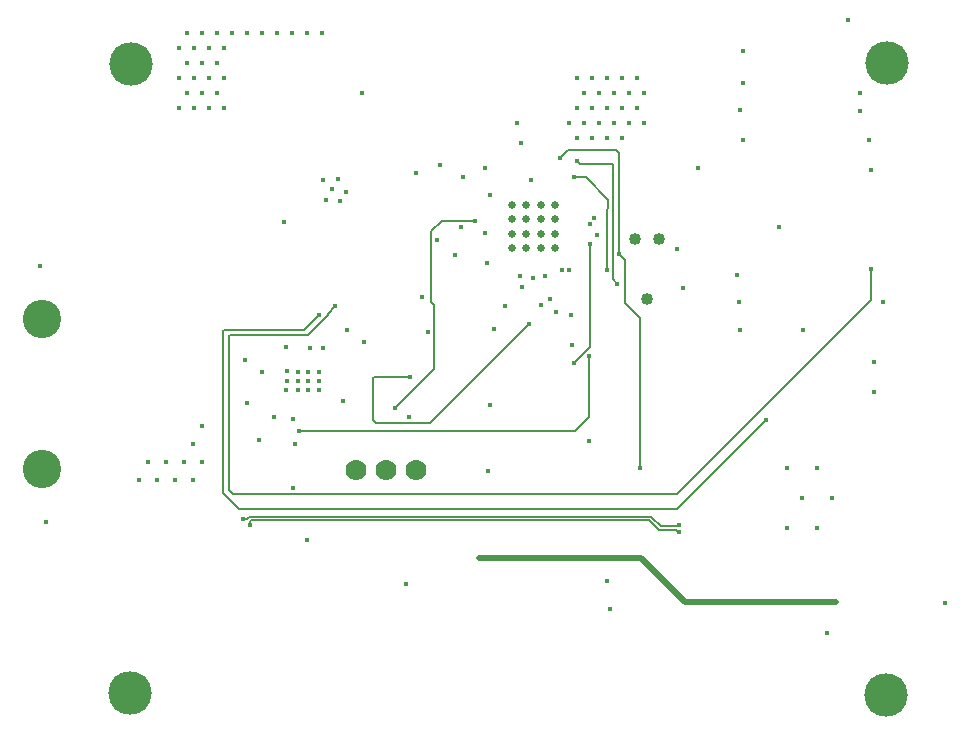
<source format=gbr>
G04*
G04 #@! TF.GenerationSoftware,Altium Limited,Altium Designer,23.1.1 (15)*
G04*
G04 Layer_Physical_Order=6*
G04 Layer_Color=16711680*
%FSLAX25Y25*%
%MOIN*%
G70*
G04*
G04 #@! TF.SameCoordinates,577C2DE3-5836-4DB5-AD87-4C8AFCD19023*
G04*
G04*
G04 #@! TF.FilePolarity,Positive*
G04*
G01*
G75*
%ADD13C,0.00500*%
%ADD94C,0.02000*%
%ADD96C,0.00600*%
%ADD98C,0.07000*%
%ADD99C,0.12795*%
%ADD100C,0.04000*%
%ADD101C,0.14500*%
%ADD102C,0.01500*%
%ADD103C,0.02598*%
D13*
X211707Y196500D02*
X212000Y196207D01*
Y158000D02*
Y196207D01*
X201000Y196500D02*
X211707D01*
X212000Y158000D02*
X213500Y156500D01*
X203000Y192000D02*
X210500Y184500D01*
Y181635D02*
Y184500D01*
X210000Y161000D02*
Y181135D01*
X210500Y181635D01*
X204281Y135281D02*
Y169778D01*
X204238Y112238D02*
Y132409D01*
X199000Y130000D02*
X204281Y135281D01*
X233500Y81500D02*
X263000Y111000D01*
X87500Y81500D02*
X233500D01*
X151000Y110000D02*
X184000Y143000D01*
X199500Y107500D02*
X204238Y112238D01*
X107500Y107500D02*
X199500D01*
X213207Y201000D02*
X214000Y200207D01*
Y166500D02*
Y200207D01*
X199000Y192000D02*
X203000D01*
X200000Y197500D02*
X201000Y196500D01*
X133000Y110000D02*
X151000D01*
X151500Y174000D02*
X155000Y177500D01*
X151500Y150414D02*
Y174000D01*
Y150414D02*
X152500Y149414D01*
X139500Y115000D02*
X152500Y128000D01*
Y149414D01*
X298000Y151000D02*
Y161500D01*
X233500Y86500D02*
X298000Y151000D01*
X85293Y86500D02*
X233500D01*
X84000Y87793D02*
X85293Y86500D01*
X84000Y87793D02*
Y139207D01*
X84293Y139500D01*
X110328D01*
X117069Y146569D02*
X119500Y149000D01*
X117069Y146240D02*
Y146569D01*
X110328Y139500D02*
X117069Y146240D01*
X109154Y141154D02*
X114000Y146000D01*
X82447Y141154D02*
X109154D01*
X82154Y140861D02*
X82447Y141154D01*
X216000Y150000D02*
X221000Y145000D01*
Y95000D02*
Y145000D01*
X82154Y86846D02*
X87500Y81500D01*
X82154Y86846D02*
Y140861D01*
X214000Y166500D02*
X216000Y164500D01*
Y150000D02*
Y164500D01*
X132500Y125500D02*
X144500D01*
X132000Y125000D02*
X132500Y125500D01*
X132000Y111000D02*
Y125000D01*
Y111000D02*
X133000Y110000D01*
X155000Y177500D02*
X166000D01*
X194500Y198500D02*
X197000Y201000D01*
X213207D01*
D94*
X236000Y50500D02*
X286500D01*
X221500Y65000D02*
X236000Y50500D01*
X167500Y65000D02*
X221500D01*
D96*
X90900Y78900D02*
X224694D01*
X91398Y77701D02*
X224198D01*
X224694Y78900D02*
X227995Y75600D01*
X224198Y77701D02*
X227498Y74400D01*
X233106D01*
X227995Y75600D02*
X233106D01*
X90950Y76050D02*
Y77253D01*
X91398Y77701D01*
X88899Y78101D02*
X90101D01*
X90900Y78900D01*
X233106Y74400D02*
X233756Y73750D01*
X234000D01*
X233756Y76250D02*
X234000D01*
X233106Y75600D02*
X233756Y76250D01*
D98*
X126500Y94500D02*
D03*
X136500D02*
D03*
X146500D02*
D03*
D99*
X21870Y94800D02*
D03*
Y144800D02*
D03*
D100*
X227300Y171400D02*
D03*
X219300D02*
D03*
X223300Y151400D02*
D03*
D101*
X51400Y229800D02*
D03*
X303300Y230100D02*
D03*
X303100Y19500D02*
D03*
X51200Y20000D02*
D03*
D102*
X105500Y111500D02*
D03*
X99000Y112000D02*
D03*
X181500Y203500D02*
D03*
X162000Y192000D02*
D03*
X171000Y186000D02*
D03*
X114000Y121000D02*
D03*
X110500D02*
D03*
X107000D02*
D03*
X103000D02*
D03*
X103500Y124000D02*
D03*
X107000D02*
D03*
X110500D02*
D03*
X114000D02*
D03*
Y127000D02*
D03*
X110500D02*
D03*
X107000D02*
D03*
X103506Y127376D02*
D03*
X191000Y151500D02*
D03*
X198000Y146000D02*
D03*
X180000Y210000D02*
D03*
X210000Y161000D02*
D03*
X240500Y195000D02*
D03*
X194969Y161177D02*
D03*
X189500Y159000D02*
D03*
X193000Y147000D02*
D03*
X255500Y223500D02*
D03*
X185500Y158500D02*
D03*
X122000Y117500D02*
D03*
X21000Y162500D02*
D03*
X23000Y77000D02*
D03*
X148500Y152000D02*
D03*
X197500Y161000D02*
D03*
X170000Y163500D02*
D03*
X75000Y109000D02*
D03*
X72000Y103000D02*
D03*
X75000Y97000D02*
D03*
X72000Y91000D02*
D03*
X69000Y97000D02*
D03*
X66000Y91000D02*
D03*
X63000Y97000D02*
D03*
X60000Y91000D02*
D03*
X57000Y97000D02*
D03*
X54000Y91000D02*
D03*
X115000Y240000D02*
D03*
X110000D02*
D03*
X105000D02*
D03*
X100000D02*
D03*
X95000D02*
D03*
X90000D02*
D03*
X85000D02*
D03*
X80000D02*
D03*
X82500Y235000D02*
D03*
X80000Y230000D02*
D03*
X82500Y225000D02*
D03*
X80000Y220000D02*
D03*
X82500Y215000D02*
D03*
X75000Y240000D02*
D03*
X77500Y235000D02*
D03*
X75000Y230000D02*
D03*
X77500Y225000D02*
D03*
X75000Y220000D02*
D03*
X77500Y215000D02*
D03*
X70000Y240000D02*
D03*
X72500Y235000D02*
D03*
X70000Y230000D02*
D03*
X72500Y225000D02*
D03*
X70000Y220000D02*
D03*
X72500Y215000D02*
D03*
X67500Y235000D02*
D03*
Y225000D02*
D03*
Y215000D02*
D03*
X220000Y225000D02*
D03*
X222500Y220000D02*
D03*
X220000Y215000D02*
D03*
X222500Y210000D02*
D03*
X215000Y225000D02*
D03*
X217500Y220000D02*
D03*
X215000Y215000D02*
D03*
X217500Y210000D02*
D03*
X215000Y205000D02*
D03*
X210000Y225000D02*
D03*
X212500Y220000D02*
D03*
X210000Y215000D02*
D03*
X212500Y210000D02*
D03*
X210000Y205000D02*
D03*
X205000Y225000D02*
D03*
X207500Y220000D02*
D03*
X205000Y215000D02*
D03*
X207500Y210000D02*
D03*
X205000Y205000D02*
D03*
X200000Y225000D02*
D03*
X202500Y220000D02*
D03*
X200000Y215000D02*
D03*
X202500Y210000D02*
D03*
X200000Y205000D02*
D03*
X197500Y210000D02*
D03*
X280000Y95000D02*
D03*
X285000Y85000D02*
D03*
X280000Y75000D02*
D03*
X270000Y95000D02*
D03*
X275000Y85000D02*
D03*
X270000Y75000D02*
D03*
X102500Y177000D02*
D03*
X206858Y172858D02*
D03*
X204281Y169778D02*
D03*
Y176391D02*
D03*
X267500Y175500D02*
D03*
X275500Y141000D02*
D03*
X204238Y132409D02*
D03*
X199000Y130000D02*
D03*
X204000Y104000D02*
D03*
X302000Y150500D02*
D03*
X290500Y244500D02*
D03*
X294500Y220000D02*
D03*
X298000Y194500D02*
D03*
X297500Y204500D02*
D03*
X255500D02*
D03*
X188000Y149500D02*
D03*
X254500Y214500D02*
D03*
Y141000D02*
D03*
X198500Y136000D02*
D03*
X263000Y111000D02*
D03*
X205843Y178343D02*
D03*
X181836Y155336D02*
D03*
X159500Y166000D02*
D03*
X172500Y141500D02*
D03*
X176000Y148969D02*
D03*
X184000Y143000D02*
D03*
X123500Y141000D02*
D03*
X294500Y214000D02*
D03*
X255500Y234000D02*
D03*
X299000Y130500D02*
D03*
Y120500D02*
D03*
X171000Y116000D02*
D03*
X161500Y175500D02*
D03*
X254000Y150500D02*
D03*
X253500Y159500D02*
D03*
X233500Y168000D02*
D03*
X199000Y192000D02*
D03*
X181000Y159000D02*
D03*
X153500Y171000D02*
D03*
X169500Y173500D02*
D03*
X154500Y196000D02*
D03*
X146500Y193500D02*
D03*
X298000Y161500D02*
D03*
X221000Y95000D02*
D03*
X119500Y149000D02*
D03*
X114000Y146000D02*
D03*
X283500Y40000D02*
D03*
X286500Y50500D02*
D03*
X213500Y156500D02*
D03*
X90950Y76050D02*
D03*
X88899Y78101D02*
D03*
X234000Y76250D02*
D03*
Y73750D02*
D03*
X105500Y88500D02*
D03*
X170500Y94000D02*
D03*
X150500Y140500D02*
D03*
X144500Y125500D02*
D03*
X95000Y127000D02*
D03*
X106000Y103000D02*
D03*
X94000Y104500D02*
D03*
X107500Y107500D02*
D03*
X144000Y112000D02*
D03*
X166000Y177500D02*
D03*
X139500Y115000D02*
D03*
X129000Y137000D02*
D03*
X103000Y135500D02*
D03*
X115500Y135000D02*
D03*
X111260D02*
D03*
X169500Y195000D02*
D03*
X184878Y191000D02*
D03*
X194500Y198500D02*
D03*
X200000Y197500D02*
D03*
X214000Y166500D02*
D03*
X235500Y155000D02*
D03*
X110000Y71000D02*
D03*
X322748Y50000D02*
D03*
X210000Y57500D02*
D03*
X167500Y65000D02*
D03*
X143000Y56500D02*
D03*
X211000Y48000D02*
D03*
X121000Y184000D02*
D03*
X118500Y188000D02*
D03*
X116500Y184500D02*
D03*
X123000Y187000D02*
D03*
X120500Y191500D02*
D03*
X115500Y191000D02*
D03*
X128500Y220000D02*
D03*
X89500Y131000D02*
D03*
X90000Y116800D02*
D03*
D103*
X192677Y182650D02*
D03*
Y177925D02*
D03*
Y173201D02*
D03*
Y168476D02*
D03*
X187953Y182650D02*
D03*
Y177925D02*
D03*
Y173201D02*
D03*
Y168476D02*
D03*
X183228Y182650D02*
D03*
Y177925D02*
D03*
Y173201D02*
D03*
Y168476D02*
D03*
X178504Y182650D02*
D03*
Y177925D02*
D03*
Y168476D02*
D03*
Y173201D02*
D03*
M02*

</source>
_ _ _ _ _
Task goal> Reproduce the records above from their first line to the line bearing "X227995Y75600D02*", both ends included, leaving every picture out.

Reply>
<source format=gbr>
G04*
G04 #@! TF.GenerationSoftware,Altium Limited,Altium Designer,23.1.1 (15)*
G04*
G04 Layer_Physical_Order=6*
G04 Layer_Color=16711680*
%FSLAX25Y25*%
%MOIN*%
G70*
G04*
G04 #@! TF.SameCoordinates,577C2DE3-5836-4DB5-AD87-4C8AFCD19023*
G04*
G04*
G04 #@! TF.FilePolarity,Positive*
G04*
G01*
G75*
%ADD13C,0.00500*%
%ADD94C,0.02000*%
%ADD96C,0.00600*%
%ADD98C,0.07000*%
%ADD99C,0.12795*%
%ADD100C,0.04000*%
%ADD101C,0.14500*%
%ADD102C,0.01500*%
%ADD103C,0.02598*%
D13*
X211707Y196500D02*
X212000Y196207D01*
Y158000D02*
Y196207D01*
X201000Y196500D02*
X211707D01*
X212000Y158000D02*
X213500Y156500D01*
X203000Y192000D02*
X210500Y184500D01*
Y181635D02*
Y184500D01*
X210000Y161000D02*
Y181135D01*
X210500Y181635D01*
X204281Y135281D02*
Y169778D01*
X204238Y112238D02*
Y132409D01*
X199000Y130000D02*
X204281Y135281D01*
X233500Y81500D02*
X263000Y111000D01*
X87500Y81500D02*
X233500D01*
X151000Y110000D02*
X184000Y143000D01*
X199500Y107500D02*
X204238Y112238D01*
X107500Y107500D02*
X199500D01*
X213207Y201000D02*
X214000Y200207D01*
Y166500D02*
Y200207D01*
X199000Y192000D02*
X203000D01*
X200000Y197500D02*
X201000Y196500D01*
X133000Y110000D02*
X151000D01*
X151500Y174000D02*
X155000Y177500D01*
X151500Y150414D02*
Y174000D01*
Y150414D02*
X152500Y149414D01*
X139500Y115000D02*
X152500Y128000D01*
Y149414D01*
X298000Y151000D02*
Y161500D01*
X233500Y86500D02*
X298000Y151000D01*
X85293Y86500D02*
X233500D01*
X84000Y87793D02*
X85293Y86500D01*
X84000Y87793D02*
Y139207D01*
X84293Y139500D01*
X110328D01*
X117069Y146569D02*
X119500Y149000D01*
X117069Y146240D02*
Y146569D01*
X110328Y139500D02*
X117069Y146240D01*
X109154Y141154D02*
X114000Y146000D01*
X82447Y141154D02*
X109154D01*
X82154Y140861D02*
X82447Y141154D01*
X216000Y150000D02*
X221000Y145000D01*
Y95000D02*
Y145000D01*
X82154Y86846D02*
X87500Y81500D01*
X82154Y86846D02*
Y140861D01*
X214000Y166500D02*
X216000Y164500D01*
Y150000D02*
Y164500D01*
X132500Y125500D02*
X144500D01*
X132000Y125000D02*
X132500Y125500D01*
X132000Y111000D02*
Y125000D01*
Y111000D02*
X133000Y110000D01*
X155000Y177500D02*
X166000D01*
X194500Y198500D02*
X197000Y201000D01*
X213207D01*
D94*
X236000Y50500D02*
X286500D01*
X221500Y65000D02*
X236000Y50500D01*
X167500Y65000D02*
X221500D01*
D96*
X90900Y78900D02*
X224694D01*
X91398Y77701D02*
X224198D01*
X224694Y78900D02*
X227995Y75600D01*
X224198Y77701D02*
X227498Y74400D01*
X233106D01*
X227995Y75600D02*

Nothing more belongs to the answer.